Im Stadtzentrum ist vom Krieg wenig zu spüren. Hier und dort stehen noch ein paar der heute bunt bemalten Panzersperren. Vor dem angesagten Sapog-Café räkeln sich zwei Schönheiten mit einem Hündchen im Cabriolet. Das erweckt mehr Aufsehen als die beinamputierten Bettler in den Unterführungen. Auch in der Nachbarschaft sind hippe Caféklubs eröffnet worden. Da ist das La Rochelle beim sowjetischen Kino Sieg, das Kult an der Strandpromenade oder das Praha gegenüber der Uni. In einem einstigen Zentrum ziviler Armeehelfer gibt es sogar ein „Anti-Café“.

Wo vor vier Jahren Tarnnetze geknüpft wurden, werden heute Berufskurse für Erwachsene angeboten und junge Start-ups ausgebrütet. „Wir zeigen, wie man hier Geschäfte machen kann“, erzählt die junge Bürgeraktivistin Ira Kondratenko, „und stoppen so die Abwanderung der Besten.“ Ihr Wortschwall ist kaum zu bändigen. Auch der Vizerektor der Universität überquillt vor Optimismus. Das Semester hat noch nicht begonnen, doch die neuen Studenten schwirren bereits durch die Flure. Es wird gelacht, getratscht und geflirtet.

Produktion verringert

Mitverantwortlich für den Aufschwung Mariupols ist eine ukrainische Verwaltungsreform, die viel mehr Steuergelder direkt vor Ort belässt. Enver Tskitschwili stöhnt dennoch. Der Direktor von Azowstal hat seit Kriegsbeginn die Produktion seines Stahlgiganten fast um die Hälfte zurückfahren müssen. Wichtige Zulieferer sind auf der anderen Seite der Frontlinie geblieben, der russische Markt fast vollständig weggebrochen.

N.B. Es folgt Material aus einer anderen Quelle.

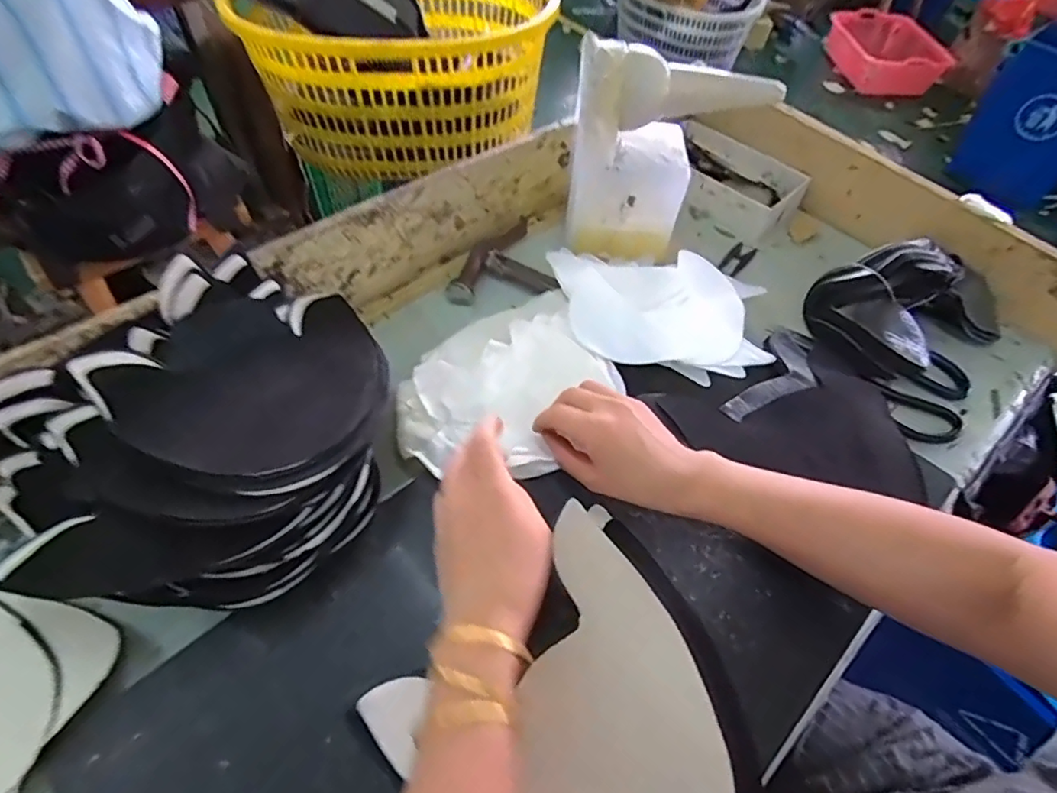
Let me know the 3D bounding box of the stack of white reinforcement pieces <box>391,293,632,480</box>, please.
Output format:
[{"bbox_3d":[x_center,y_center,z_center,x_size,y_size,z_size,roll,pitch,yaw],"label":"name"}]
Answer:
[{"bbox_3d":[-0.021,-0.015,0.498,0.166,0.035,0.219,34,63,20],"label":"stack of white reinforcement pieces"}]

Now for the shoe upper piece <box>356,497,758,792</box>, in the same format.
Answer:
[{"bbox_3d":[0.040,0.192,0.345,0.191,0.012,0.202,40,61,21],"label":"shoe upper piece"}]

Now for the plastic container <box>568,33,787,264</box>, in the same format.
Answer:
[{"bbox_3d":[0.141,-0.249,0.571,0.184,0.183,0.114,9,54,4],"label":"plastic container"}]

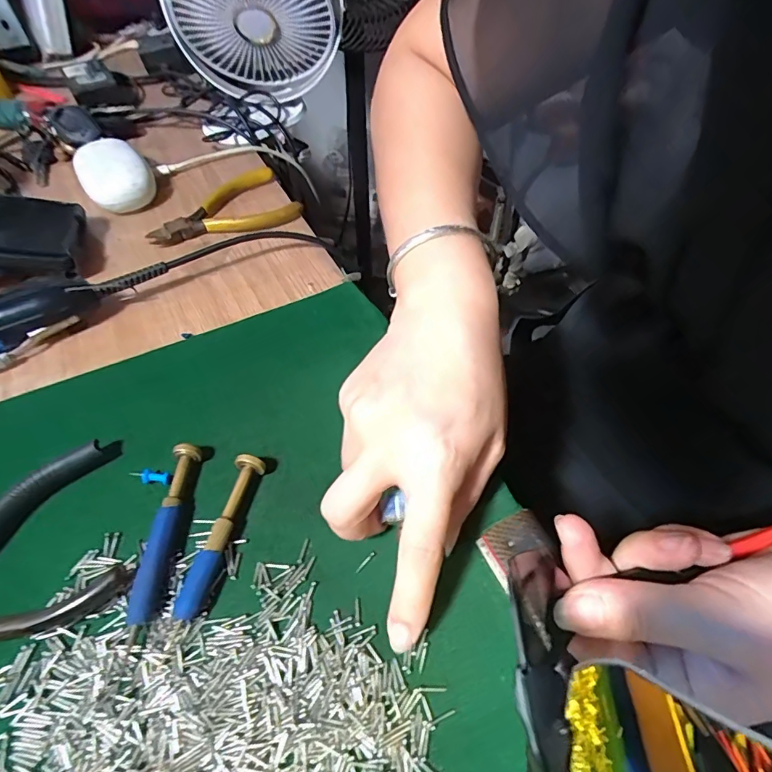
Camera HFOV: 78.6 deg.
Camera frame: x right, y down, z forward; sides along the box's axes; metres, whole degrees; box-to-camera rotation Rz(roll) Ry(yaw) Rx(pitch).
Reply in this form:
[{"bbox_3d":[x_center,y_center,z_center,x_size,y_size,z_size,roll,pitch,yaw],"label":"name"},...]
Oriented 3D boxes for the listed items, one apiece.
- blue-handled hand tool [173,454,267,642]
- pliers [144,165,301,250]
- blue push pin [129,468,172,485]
[{"bbox_3d":[-0.080,0.073,0.227,0.013,0.015,0.082,12,54,11],"label":"blue-handled hand tool"},{"bbox_3d":[-0.141,-0.148,0.404,0.120,0.015,0.077,-27,57,-18],"label":"pliers"},{"bbox_3d":[-0.125,0.048,0.251,0.023,0.007,0.008,8,54,8],"label":"blue push pin"}]

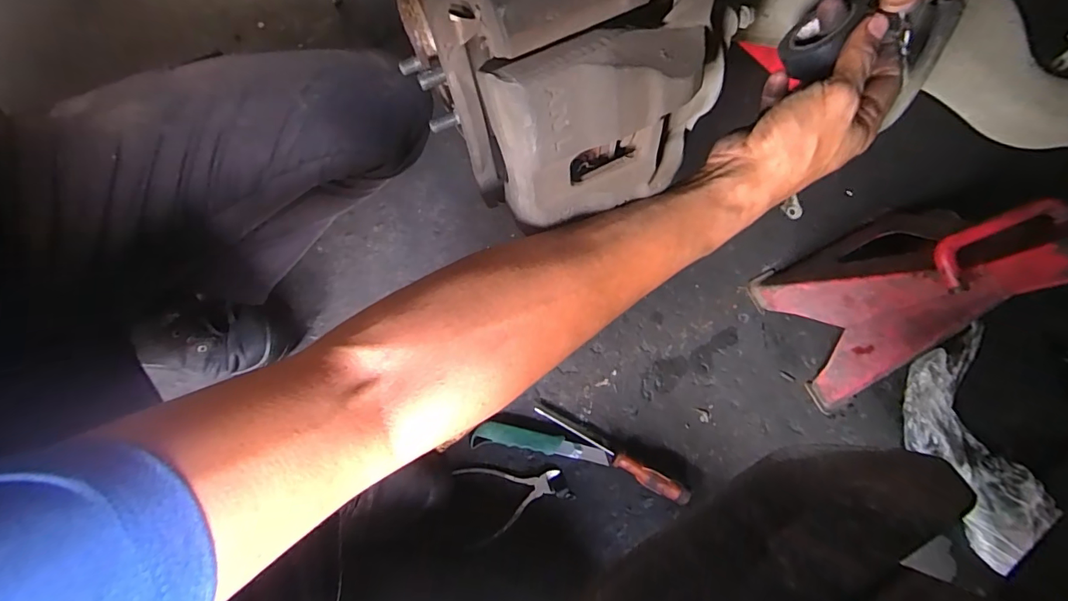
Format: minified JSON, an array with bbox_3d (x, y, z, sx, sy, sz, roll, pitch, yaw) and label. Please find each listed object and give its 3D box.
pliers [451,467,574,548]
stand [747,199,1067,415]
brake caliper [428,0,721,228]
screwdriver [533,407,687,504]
[{"bbox_3d":[-0.027,0.256,0.629,0.151,0.021,0.097,-17,78,-4],"label":"pliers"},{"bbox_3d":[0.449,-0.017,0.512,0.201,0.357,0.202,-26,79,-6],"label":"stand"},{"bbox_3d":[0.033,-0.111,0.268,0.154,0.154,0.095,-13,78,-3],"label":"brake caliper"},{"bbox_3d":[0.101,0.211,0.633,0.226,0.024,0.024,27,79,6],"label":"screwdriver"}]

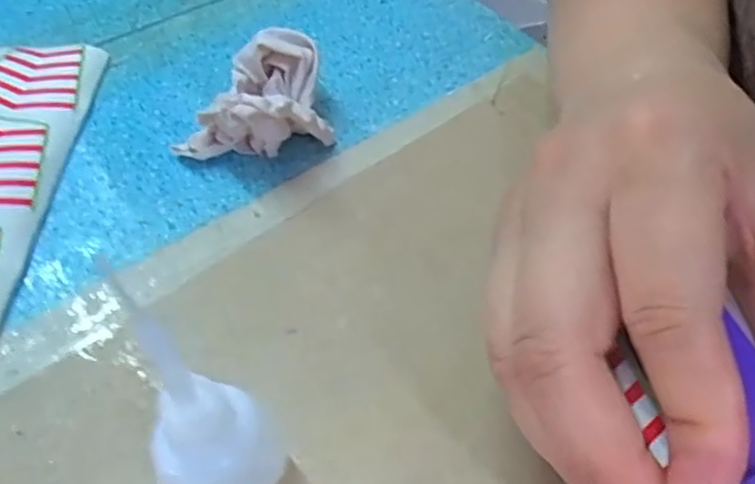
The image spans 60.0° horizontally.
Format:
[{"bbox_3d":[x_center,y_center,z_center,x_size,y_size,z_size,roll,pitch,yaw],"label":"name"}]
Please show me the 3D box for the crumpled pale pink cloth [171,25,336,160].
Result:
[{"bbox_3d":[-0.046,-0.058,0.270,0.051,0.038,0.064,30,58,18],"label":"crumpled pale pink cloth"}]

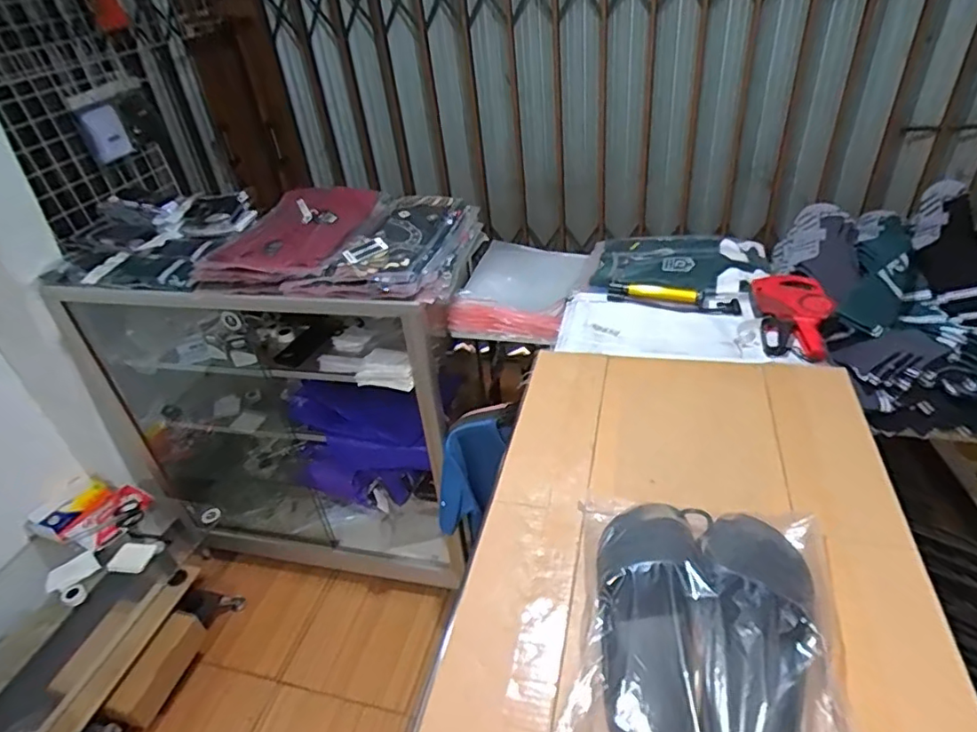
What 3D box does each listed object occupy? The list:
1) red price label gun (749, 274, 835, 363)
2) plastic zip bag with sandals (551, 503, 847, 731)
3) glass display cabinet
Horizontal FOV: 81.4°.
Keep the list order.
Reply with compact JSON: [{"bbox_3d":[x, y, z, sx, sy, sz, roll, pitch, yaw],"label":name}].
[{"bbox_3d":[0.549,-0.102,1.033,0.115,0.055,0.222,3,37,13],"label":"red price label gun"},{"bbox_3d":[0.211,0.270,0.564,0.263,0.075,0.343,5,38,16],"label":"plastic zip bag with sandals"},{"bbox_3d":[-0.521,0.127,1.645,1.080,0.919,0.449,8,39,19],"label":"glass display cabinet"}]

Zu aller Unbill kommt seit ein paar Monaten noch die Brücke auf die von Russland besetzte ukrainische Halbinsel Krim über die nahe Meerenge von Kertsch hinzu. „Sie stört große Kähne, und lange Wartezeiten verteuern den Schiffsverkehr“, klagt der Herr über 10.000 Arbeitsplätze im Gespräch bei Grüntee und Mineralwasser. Um die Lieferverträge einzuhalten, weicht Tskitschwili auf die teils gefährlich frontnahe Bahn aus, doch deren Kapazitäten reichen bei weitem nicht. „Acht Kilometer von hier wird jede Nacht gekämpft, alles hängt an der ukrainischen Armee, doch wenn wir aufgeben und keine Steuern mehr zahlen, ist Mariupol verloren“, sagt Tskitschwili. Es klingt wie eine Durchhalteparole, ein letztes Aufbäumen.